- [Work required]: Please extend the company disclosure on off-balance sheet arrangements, inflation and seasonality, picking up right after its final sentence.

- [Text block]:

———

Off-Balance Sheet Arrangements

        The Company has not entered into any off-balance sheet arrangements or transactions.

Inflation

        Inflation has not had a material effect on the Company’s business or results of operations.

Seasonality of Business

        The Company has periodically experienced and expects to continue to experience significant fluctuations in its quarterly results. Many of these fluctuations have resulted from disruptions in its customers’ ability to accept shipments due to unusual and prolonged weather-related construction delays, and to the capital budgeting cycle of many of its customers, who often purchase a disproportionately higher share of the Company’s products at the end of the calendar year. It is expected that fluctuations in quarterly results could become more significant in the future as customers move to a more centralized purchasing environment and as the consolidation of wireless communication service providers and build-to-suit customers continues.

———

- [Extracted records]:

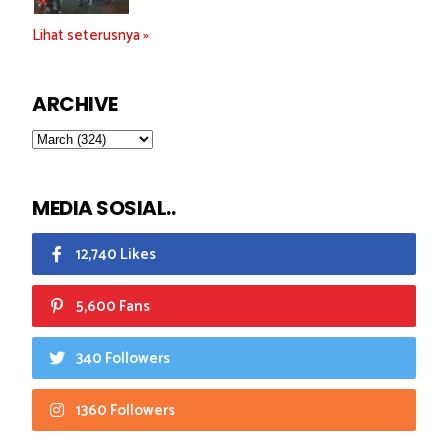
Lihat seterusnya »
ARCHIVE
MEDIA SOSIAL..
12,740 Likes
5,600 Fans
340 Followers
1360 Followers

———

- [Exercise result]:
Item 3.  Quantitative and Qualitative Disclosures About Market Risk

        The Company has limited exposure to market rate sensitivity and any adverse impacts realized would not be material to its financial results. The principal market risks to which the Company is currently exposed or may be exposed during 2003 or beyond are changes in interest rates and foreign currency exchange rates.

        The Company has over the last several years managed its exposure to changes in interest rates by utilizing primarily fixed rate debt. However, the Company’s current credit facility bears interest at variable rates. The Company is required by its credit facility to enter into one or more Rate Management Transactions (as defined in the credit agreement) which provides for a fixed rate of interest on a notional amount of at least $30 million for the first two years of the credit facility, and at least $15 million for the third year of the credit facility. On April 18, 2001, the Company entered into a floating-to-fixed three year interest rate swap on a notional amount of $30 million whereby the Company will pay a fixed rate of 5.12% and receive a one month LIBOR based floating rate. The swap was designated as a cash flow hedge at the inception of the agreement to support hedge accounting treatment. As of December 31, 2002, the Company discontinued its hedge relationship.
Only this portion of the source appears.